*** Opening of EXCERPTED PASSAGE ***

Kate Spade posts disappointing Q1 as sale rumors swirl
Kate Spade on Tuesday posted unexpectedly weak first quarter earnings, in which net sales fell 1.2% or $3 million to $271 million — missing the FactSet analyst forecast for $299 million cited by MarketWatch. Q1 direct-to-consumer same-store sales declined 2.4%, or 8.1% excluding e-commerce. Same-store sales per square foot for Kate Spade New York stores were $1,516 for the latest twelve months, compared to $1,557 for the twelve month period ended Dec. 31, 2016.
The report also missed expectations in other measures: Q1 net income was $1.36 million, or 1 cent per share, down from $11.6 million, or 9 cents per share, in the year-ago period, while the FactSet analyst consensus cited by MarketWatch was 7 cents per share. The FactSet consensus forecast for same-store sales was for a 3.4% increase.
The company said it will forego its conference call with analysts or providing any guidance in light of its continued exploration of strategic alternatives. The handbag and accessories maker has been rumored to be for sale, with Coach and Michael Kors both said to be interested.
Despite declines, Kate Spade has attracted interest from at least six potential bidders in recent months, after activist firm Caerus Investors in November penned a letter to the company urging it to consider a sale. That letter noted that the brand’s margins “are well below peers with material opportunity for expansion as licensing revenues grow and the business scales over time. A potential buyer would be able to realize material cost and revenue synergies over time," the firm wrote.
More recently, Coach has emerged as the most likely buyer, with analysts estimating that the buyout sum could top $2 billion. But the company’s unexpected first quarter declines could hurt those prospects.

*** Close of EXCERPTED PASSAGE ***
*** Opening of DATA SHOWN ***

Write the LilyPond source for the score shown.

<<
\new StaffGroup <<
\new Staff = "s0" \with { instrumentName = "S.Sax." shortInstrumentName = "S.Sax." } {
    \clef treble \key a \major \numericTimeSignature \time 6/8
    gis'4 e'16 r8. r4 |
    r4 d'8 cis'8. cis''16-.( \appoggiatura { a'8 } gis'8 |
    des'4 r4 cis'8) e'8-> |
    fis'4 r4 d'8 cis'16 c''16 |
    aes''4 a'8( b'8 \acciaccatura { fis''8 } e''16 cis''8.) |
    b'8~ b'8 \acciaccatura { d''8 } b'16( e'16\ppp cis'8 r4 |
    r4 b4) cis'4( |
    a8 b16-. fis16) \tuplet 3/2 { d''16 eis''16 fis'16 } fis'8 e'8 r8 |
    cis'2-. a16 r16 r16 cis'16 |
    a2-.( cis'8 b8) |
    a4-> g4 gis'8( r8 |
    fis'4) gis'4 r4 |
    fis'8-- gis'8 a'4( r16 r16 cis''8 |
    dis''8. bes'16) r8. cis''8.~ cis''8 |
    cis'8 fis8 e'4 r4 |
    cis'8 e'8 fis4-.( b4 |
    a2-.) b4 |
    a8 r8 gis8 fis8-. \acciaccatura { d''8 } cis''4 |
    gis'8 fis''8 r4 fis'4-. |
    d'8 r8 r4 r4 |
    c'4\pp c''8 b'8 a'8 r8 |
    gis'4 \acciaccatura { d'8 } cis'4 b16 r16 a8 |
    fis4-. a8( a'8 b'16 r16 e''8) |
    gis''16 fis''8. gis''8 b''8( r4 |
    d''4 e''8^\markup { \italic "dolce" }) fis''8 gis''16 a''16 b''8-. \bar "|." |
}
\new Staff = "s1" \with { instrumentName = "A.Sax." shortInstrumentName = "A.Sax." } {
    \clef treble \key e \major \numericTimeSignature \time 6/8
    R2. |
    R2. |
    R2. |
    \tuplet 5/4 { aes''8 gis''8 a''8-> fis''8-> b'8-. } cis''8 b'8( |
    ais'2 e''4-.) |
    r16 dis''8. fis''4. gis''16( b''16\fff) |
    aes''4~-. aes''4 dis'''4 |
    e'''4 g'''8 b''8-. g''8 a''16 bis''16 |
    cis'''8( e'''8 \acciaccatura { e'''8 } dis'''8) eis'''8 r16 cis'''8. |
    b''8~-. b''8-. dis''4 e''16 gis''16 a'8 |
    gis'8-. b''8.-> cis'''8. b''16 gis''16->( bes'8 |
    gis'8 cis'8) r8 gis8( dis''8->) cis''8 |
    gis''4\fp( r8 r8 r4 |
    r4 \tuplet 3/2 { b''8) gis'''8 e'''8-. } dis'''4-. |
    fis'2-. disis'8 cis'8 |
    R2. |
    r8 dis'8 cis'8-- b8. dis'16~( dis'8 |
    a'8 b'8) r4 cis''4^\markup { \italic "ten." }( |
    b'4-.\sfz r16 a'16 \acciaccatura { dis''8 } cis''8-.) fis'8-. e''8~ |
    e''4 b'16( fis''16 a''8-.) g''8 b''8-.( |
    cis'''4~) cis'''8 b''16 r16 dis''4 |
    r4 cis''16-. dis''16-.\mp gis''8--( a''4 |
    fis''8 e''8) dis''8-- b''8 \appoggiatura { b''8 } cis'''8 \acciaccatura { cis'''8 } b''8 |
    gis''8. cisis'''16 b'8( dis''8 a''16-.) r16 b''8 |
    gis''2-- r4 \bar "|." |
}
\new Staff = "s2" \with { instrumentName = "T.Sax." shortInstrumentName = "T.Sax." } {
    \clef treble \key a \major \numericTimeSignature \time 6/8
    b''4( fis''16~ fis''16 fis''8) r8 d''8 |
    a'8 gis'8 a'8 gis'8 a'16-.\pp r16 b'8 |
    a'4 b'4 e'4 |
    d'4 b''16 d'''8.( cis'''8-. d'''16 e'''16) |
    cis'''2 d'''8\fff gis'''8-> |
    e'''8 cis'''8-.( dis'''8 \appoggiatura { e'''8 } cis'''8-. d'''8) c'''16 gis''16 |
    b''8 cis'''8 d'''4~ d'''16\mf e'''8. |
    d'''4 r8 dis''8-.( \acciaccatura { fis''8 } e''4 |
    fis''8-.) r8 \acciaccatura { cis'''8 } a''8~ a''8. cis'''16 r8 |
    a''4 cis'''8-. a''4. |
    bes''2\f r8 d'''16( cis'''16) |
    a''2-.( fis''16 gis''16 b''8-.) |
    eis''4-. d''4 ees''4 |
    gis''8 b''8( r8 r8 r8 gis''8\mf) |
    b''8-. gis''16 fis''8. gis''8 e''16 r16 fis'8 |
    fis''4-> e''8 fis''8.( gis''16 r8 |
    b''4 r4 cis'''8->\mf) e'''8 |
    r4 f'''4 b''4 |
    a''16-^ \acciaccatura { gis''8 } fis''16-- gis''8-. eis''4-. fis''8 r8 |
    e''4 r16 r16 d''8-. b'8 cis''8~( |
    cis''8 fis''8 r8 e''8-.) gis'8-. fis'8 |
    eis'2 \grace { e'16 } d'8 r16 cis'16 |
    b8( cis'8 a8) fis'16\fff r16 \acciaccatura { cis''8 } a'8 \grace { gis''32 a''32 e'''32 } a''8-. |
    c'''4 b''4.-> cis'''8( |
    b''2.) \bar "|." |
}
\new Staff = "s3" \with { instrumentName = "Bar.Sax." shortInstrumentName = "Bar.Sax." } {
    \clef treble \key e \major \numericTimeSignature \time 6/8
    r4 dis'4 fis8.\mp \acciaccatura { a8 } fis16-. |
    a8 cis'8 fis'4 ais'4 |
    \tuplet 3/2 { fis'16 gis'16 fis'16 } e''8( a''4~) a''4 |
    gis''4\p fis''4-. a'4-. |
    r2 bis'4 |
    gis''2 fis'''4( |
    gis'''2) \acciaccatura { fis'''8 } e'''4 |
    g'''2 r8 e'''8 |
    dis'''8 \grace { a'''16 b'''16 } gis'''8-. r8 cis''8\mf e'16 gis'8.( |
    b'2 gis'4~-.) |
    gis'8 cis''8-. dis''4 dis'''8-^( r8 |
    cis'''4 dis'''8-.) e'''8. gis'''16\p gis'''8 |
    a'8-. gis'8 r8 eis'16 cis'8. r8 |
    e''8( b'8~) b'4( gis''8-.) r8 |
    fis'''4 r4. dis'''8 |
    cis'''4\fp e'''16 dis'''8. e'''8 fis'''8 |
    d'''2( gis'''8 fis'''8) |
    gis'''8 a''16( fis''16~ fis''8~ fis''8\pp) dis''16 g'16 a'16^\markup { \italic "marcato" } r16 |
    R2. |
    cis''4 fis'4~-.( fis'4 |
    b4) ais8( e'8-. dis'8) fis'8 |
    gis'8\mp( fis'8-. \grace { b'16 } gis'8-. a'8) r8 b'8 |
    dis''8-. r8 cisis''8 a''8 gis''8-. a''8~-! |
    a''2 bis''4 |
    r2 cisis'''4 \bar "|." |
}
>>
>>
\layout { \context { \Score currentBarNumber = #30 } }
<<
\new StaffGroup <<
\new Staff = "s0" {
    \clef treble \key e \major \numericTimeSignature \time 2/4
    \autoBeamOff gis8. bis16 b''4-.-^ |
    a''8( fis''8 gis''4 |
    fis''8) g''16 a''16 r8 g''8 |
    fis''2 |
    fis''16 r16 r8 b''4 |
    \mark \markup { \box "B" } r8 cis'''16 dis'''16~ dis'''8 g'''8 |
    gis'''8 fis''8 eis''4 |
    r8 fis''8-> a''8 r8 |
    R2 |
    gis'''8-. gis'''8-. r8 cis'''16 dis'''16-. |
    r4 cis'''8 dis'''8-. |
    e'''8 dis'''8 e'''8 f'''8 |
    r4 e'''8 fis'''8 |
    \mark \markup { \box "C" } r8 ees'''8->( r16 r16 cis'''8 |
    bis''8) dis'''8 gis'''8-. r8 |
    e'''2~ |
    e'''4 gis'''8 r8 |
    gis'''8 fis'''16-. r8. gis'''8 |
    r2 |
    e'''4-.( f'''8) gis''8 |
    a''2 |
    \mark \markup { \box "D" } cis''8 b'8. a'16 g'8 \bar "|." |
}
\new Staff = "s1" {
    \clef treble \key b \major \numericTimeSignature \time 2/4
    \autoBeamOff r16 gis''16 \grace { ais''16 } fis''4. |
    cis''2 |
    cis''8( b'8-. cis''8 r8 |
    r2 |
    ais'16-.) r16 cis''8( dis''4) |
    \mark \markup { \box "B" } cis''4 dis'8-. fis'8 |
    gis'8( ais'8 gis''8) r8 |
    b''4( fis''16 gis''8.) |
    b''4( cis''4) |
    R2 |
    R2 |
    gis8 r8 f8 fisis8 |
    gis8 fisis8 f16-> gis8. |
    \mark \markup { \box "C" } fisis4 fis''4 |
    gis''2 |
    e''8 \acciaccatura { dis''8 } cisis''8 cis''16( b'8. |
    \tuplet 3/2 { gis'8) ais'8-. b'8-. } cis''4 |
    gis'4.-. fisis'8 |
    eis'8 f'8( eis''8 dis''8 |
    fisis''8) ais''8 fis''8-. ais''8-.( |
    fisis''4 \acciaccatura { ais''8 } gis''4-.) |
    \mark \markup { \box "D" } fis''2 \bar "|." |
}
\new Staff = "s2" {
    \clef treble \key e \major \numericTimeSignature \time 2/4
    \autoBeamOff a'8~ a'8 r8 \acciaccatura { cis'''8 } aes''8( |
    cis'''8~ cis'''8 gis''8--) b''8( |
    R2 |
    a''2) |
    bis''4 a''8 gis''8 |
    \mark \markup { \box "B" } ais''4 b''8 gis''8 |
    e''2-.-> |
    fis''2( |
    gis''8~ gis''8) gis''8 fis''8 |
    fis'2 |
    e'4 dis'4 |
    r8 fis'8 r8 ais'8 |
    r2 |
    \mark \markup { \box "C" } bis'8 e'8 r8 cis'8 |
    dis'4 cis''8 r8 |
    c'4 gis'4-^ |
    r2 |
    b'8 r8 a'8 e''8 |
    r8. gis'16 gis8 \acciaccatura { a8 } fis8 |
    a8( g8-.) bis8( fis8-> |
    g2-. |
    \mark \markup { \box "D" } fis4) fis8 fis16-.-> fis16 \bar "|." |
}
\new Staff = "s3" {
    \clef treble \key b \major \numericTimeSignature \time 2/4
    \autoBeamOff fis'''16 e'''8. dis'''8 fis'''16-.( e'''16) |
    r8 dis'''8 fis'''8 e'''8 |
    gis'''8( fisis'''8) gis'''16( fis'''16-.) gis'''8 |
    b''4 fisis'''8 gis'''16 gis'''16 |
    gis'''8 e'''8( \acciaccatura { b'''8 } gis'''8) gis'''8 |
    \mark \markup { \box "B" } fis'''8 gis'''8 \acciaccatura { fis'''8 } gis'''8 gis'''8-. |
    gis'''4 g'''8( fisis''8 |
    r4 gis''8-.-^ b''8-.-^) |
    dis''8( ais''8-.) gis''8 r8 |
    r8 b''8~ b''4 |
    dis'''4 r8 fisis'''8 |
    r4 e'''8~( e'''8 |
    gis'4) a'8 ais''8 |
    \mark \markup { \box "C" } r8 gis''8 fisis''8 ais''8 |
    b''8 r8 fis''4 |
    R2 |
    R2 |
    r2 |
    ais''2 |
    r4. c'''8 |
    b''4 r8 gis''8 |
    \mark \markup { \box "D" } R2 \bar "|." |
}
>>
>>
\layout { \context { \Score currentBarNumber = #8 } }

*** Close of DATA SHOWN ***

- PROBLEMS TO WORK ON
**A)** According to the article on Kate Spade's first-quarter results, by how much did net sales fall?
**B)** Continue the article on Kate Spade's first-quarter results from the point where it stops.
The items aren't needed for any of this.

- SOLVED TASKS
**A)** Net sales fell 1.2%, or $3 million, to $271 million.

**B)**
Still, the tie-up could be a boon to both companies. Coach has worked its way out of considerable doldrums to reclaim its place as a more upscale accessories retailer after heavy discounts and outlets sales damaged its margins as well as its brand. It’s been an uphill climb for the company, though it is seeing some traction and may now be better-positioned to take on more brands.
The company’s 2015 purchase of women's shoemaker Stuart Weitzman for $574 million has paid off handsomely, lifting results in the last quarter with a 26% increase in sales. Coach CEO Victor Luis has said the company is looking to diversify its brand further in light of that success. The retailer is also working to attract more young shoppers: Last year, the luxury retailer inked a $10 million deal to have pop singer and actress Selena Gomez design her own product line and become the face of its brand.
A Kate Spade-Coach merger is far from final: Michael Kors is apparently still interested and may yet swoop in with its own offer in the coming days or weeks, according to press reports.